Records contained in a dataset
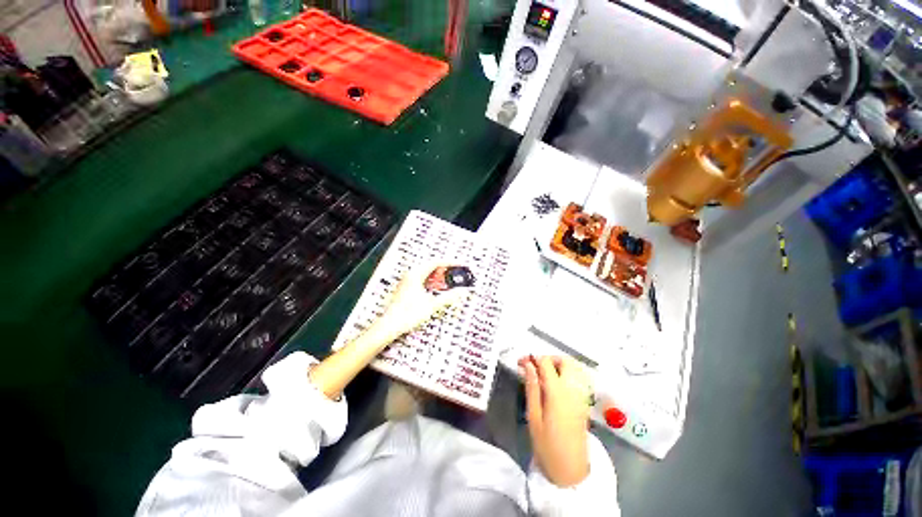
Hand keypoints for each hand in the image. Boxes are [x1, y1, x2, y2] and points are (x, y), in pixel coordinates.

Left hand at [368, 262, 469, 346]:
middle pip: (431, 267)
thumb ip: (448, 297)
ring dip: (438, 277)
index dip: (450, 263)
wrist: (390, 325)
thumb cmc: (407, 314)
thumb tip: (461, 292)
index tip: (459, 264)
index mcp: (416, 274)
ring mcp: (407, 282)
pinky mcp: (406, 289)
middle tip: (456, 274)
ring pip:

WORK TASK. From the first line to the last, repeat the data above exactly and leave the pictures out.

ANSWER AREA.
Hand keypoints for each hand in the image. Boxes are [x1, y1, x2, y2] and points are (x, y), in pixel coordinates.

Left hand at [368, 262, 469, 346]:
middle pip: (431, 267)
thumb ip: (448, 297)
ring dip: (438, 277)
index dip: (450, 263)
wrist: (390, 325)
thumb cmc: (407, 314)
thumb tip: (461, 292)
index tip: (459, 264)
index mcp: (416, 274)
ring mcp: (407, 282)
pinky mcp: (406, 289)
middle tip: (456, 274)
ring pip:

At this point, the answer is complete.